START Material provided

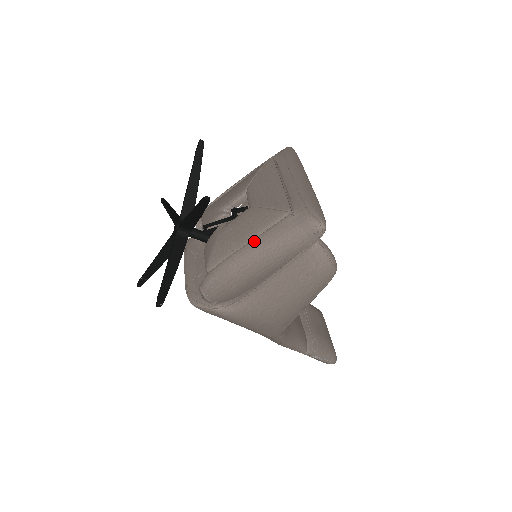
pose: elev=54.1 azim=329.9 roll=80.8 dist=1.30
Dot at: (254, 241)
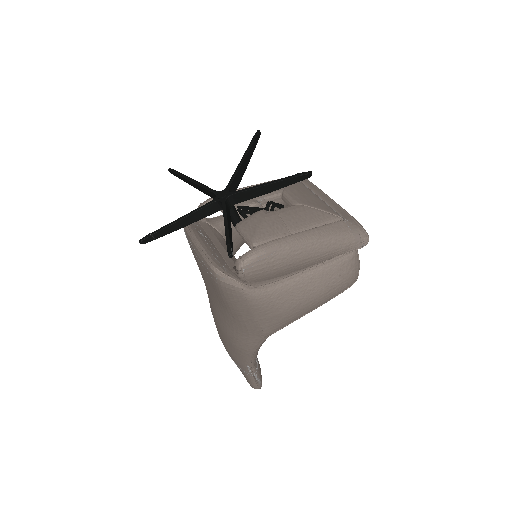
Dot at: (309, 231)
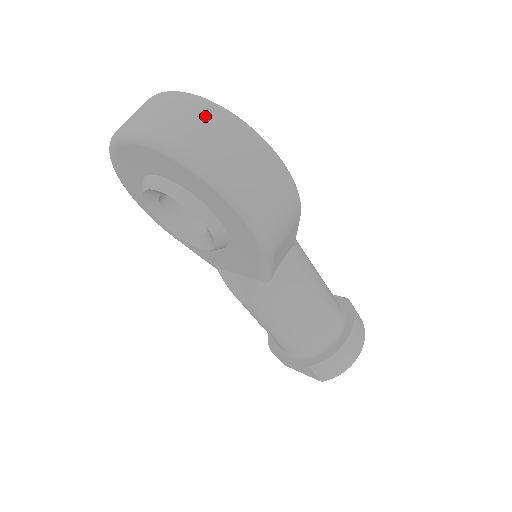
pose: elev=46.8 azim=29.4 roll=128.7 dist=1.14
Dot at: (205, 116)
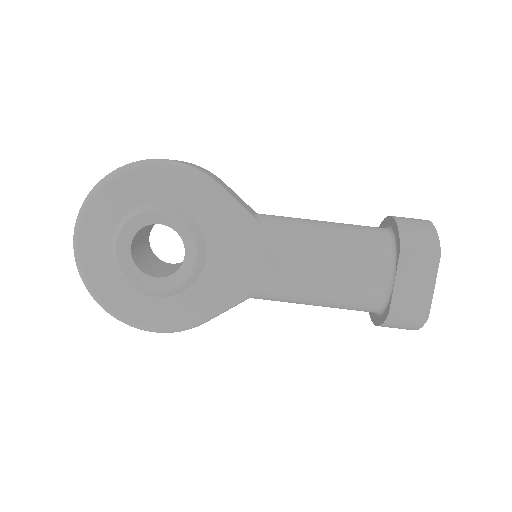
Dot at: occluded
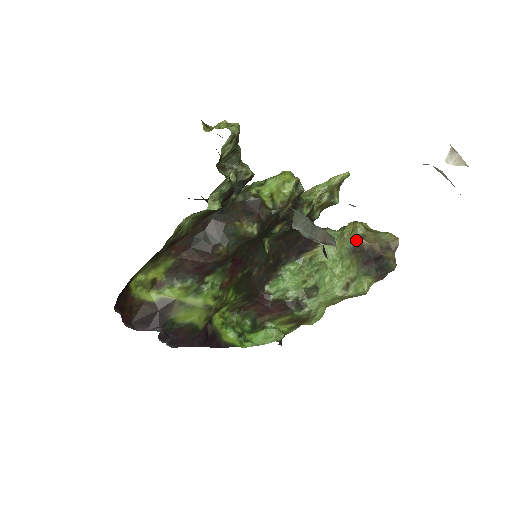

END Material provided

Goal:
Reproduce every line of text in the records above word for word, and leave the pictures out.

Answer to this exercise:
pose: elev=54.1 azim=329.9 roll=80.8 dist=1.30
Dot at: (254, 241)
Dot at: (309, 231)
pose: elev=46.8 azim=29.4 roll=128.7 dist=1.14
Dot at: (205, 116)
Dot at: occluded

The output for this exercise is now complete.